I’ve wanted tattoos for as long as I can remember, but it wasn’t until this year that I finally felt like I could make good decisions about what I’d permanently put on my body.
At first, I thought maybe I was too old, but when I asked my friends who have lots of tattoos what they thought, they all said that waiting until I was in my 40s was a great idea, because it means I won’t ever have to reckon with an unfortunate decision made during Spring Break in my 20s. That reassurance, coupled with me dedication to not-fuck-giving about what random people think, was all it took for me to go ahead and get some artwork to live on my body.
First, I got Anne’s heartbeat tattooed on my left forearm. She wrote a lovely story about it on her blog, which I encourage you to read (in fact, even though I’m a little biased, I think everything she writes on her blog is pretty great, and worth your time.)
I wanted her heartbeat because I wanted to carry part of her with me wherever I went. I wanted her heartbeat on my left arm because I’m left handed, and I felt that it symbolized her guiding me. I wanted it on the inside of my arm, because I wanted to be able to look at it whenever I thought about her, and I wanted to be able to lay her heartbeat against mine whenever I missed her.
It was quick and easy and before my artist was even finished with it, I was making plans for another. They say you’ll either have a single tattoo, or a whole bunch of them, and I see myself landing squarely in the latter category.
A few months later, I went back to see Kim, my artist, and started work on a fairly large octopus piece on my right forearm. There are a lot of reasons that I wanted an octopus, but they’re personal and I’m keeping them to myself. I will allow this: the octopus is amazing, and the more I learn about it, the more I love it.
It took three sessions, for a total of about six hours, to finish her (I don’t know why, but I know that the octopus I have on my arm is female) and when she was finally finished, I felt like she needed a name.
“What are you going to name her?” Kim asked me as she put a bandage on my arm.
Maybe it was the endorphins talking, because I’m a pretty sciencey, skeptical, get-your-woo-bs-out-my-face-because-SCIENCE! guy, but I said, “I’m not sure, but she’ll tell me when she’s ready.”
A few weeks went by, and I tried out different names for her, but nothing felt right. Maybe naming her was a silly thing to do, like when I named my neato robot vacuum “Dobby”, and then felt terrible when I kicked it in the dark, and it shook side to side like I’d hurt it (it was making sure that he — it. It. Not he, it — was still connected to its charging station).

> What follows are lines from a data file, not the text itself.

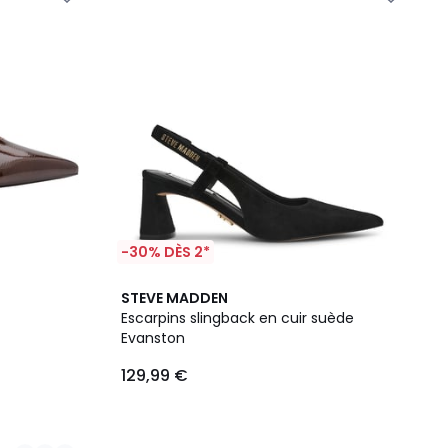
-30% DÈS 2*
STEVE MADDEN
Escarpins slingback en cuir suède
Evanston
129,99 €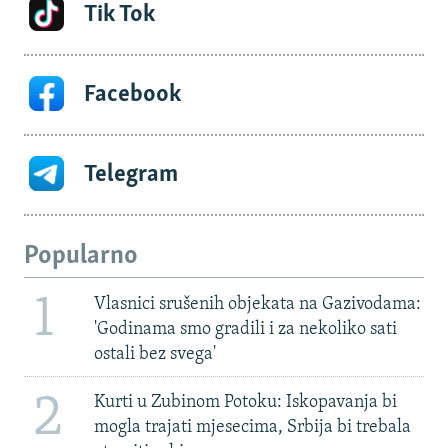
Tik Tok
Facebook
Telegram
Popularno
1
Vlasnici srušenih objekata na Gazivodama:
'Godinama smo gradili i za nekoliko sati
ostali bez svega'
2
Kurti u Zubinom Potoku: Iskopavanja bi
mogla trajati mjesecima, Srbija bi trebala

But one day, I think during Comicon, I was walking with my friend, Joseph Scrimshaw, and he asked me if she had a name.
“Not yet,” I told him, “but I decided that she’ll tell me what it is, when she’s ready to name herself.”

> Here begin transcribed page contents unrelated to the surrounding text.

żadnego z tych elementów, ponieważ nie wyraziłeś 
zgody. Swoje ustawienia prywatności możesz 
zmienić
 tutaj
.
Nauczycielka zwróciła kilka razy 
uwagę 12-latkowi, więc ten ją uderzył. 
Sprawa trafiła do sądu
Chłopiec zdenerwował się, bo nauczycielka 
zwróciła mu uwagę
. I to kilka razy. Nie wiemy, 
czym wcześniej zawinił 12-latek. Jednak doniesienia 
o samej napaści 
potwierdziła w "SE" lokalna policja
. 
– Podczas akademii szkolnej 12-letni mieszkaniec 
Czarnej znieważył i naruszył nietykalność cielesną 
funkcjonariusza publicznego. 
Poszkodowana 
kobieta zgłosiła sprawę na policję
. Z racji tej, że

I had no endorphin excuse, this time, but after several weeks, giving her a name had become A Thing.
The words came out of my mouth, and a name popped into my head. It was not a name I ever would have chosen, but it was there, all the same.

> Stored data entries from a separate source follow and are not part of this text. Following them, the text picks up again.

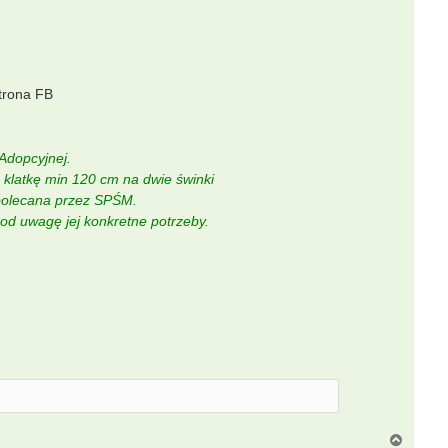
trona FB
Adopcyjnej.
 klatkę min 120 cm na dwie świnki
/polecana przez SPŚM.
od uwagę jej konkretne potrzeby.
N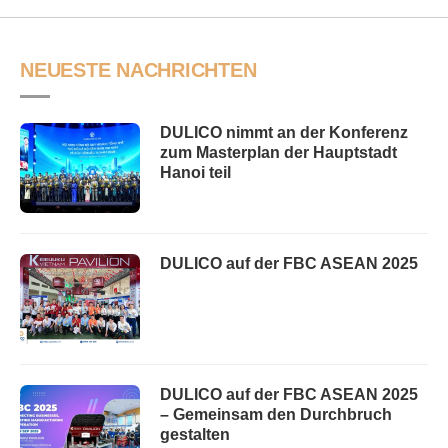
NEUESTE NACHRICHTEN
DULICO nimmt an der Konferenz
zum Masterplan der Hauptstadt
Hanoi teil
DULICO auf der FBC ASEAN 2025
DULICO auf der FBC ASEAN 2025
– Gemeinsam den Durchbruch
gestalten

“She kind of looks like she should be called ‘Gloria’,” he said.
Gloria was the name that had popped into my head, two seconds earlier.
“Okay, this is weird, but not only is that a name I’d never choose on my own, but it’s the name that popped into my head just before you said it. So I guess her name is Gloria.”
I don’t know what it means, I don’t know why I chose it, I realize that we could have heard or seen or otherwise subconsciously had something happen around us that made that name land on us at the same time, but whatever the rational explanation, the idea that this ink on my arm, which is in the shape of an octopus, assigned a name to itself — to herself — is cool to me, so I accept it.
Today, I went in to see Kim, to get Gloria some touch ups. When I was done, she looked like this:
Eventually, I’m going to get my right arm sleeved. I talked with Kim about some of my ideas today, and we’ll probably get to work on them next month.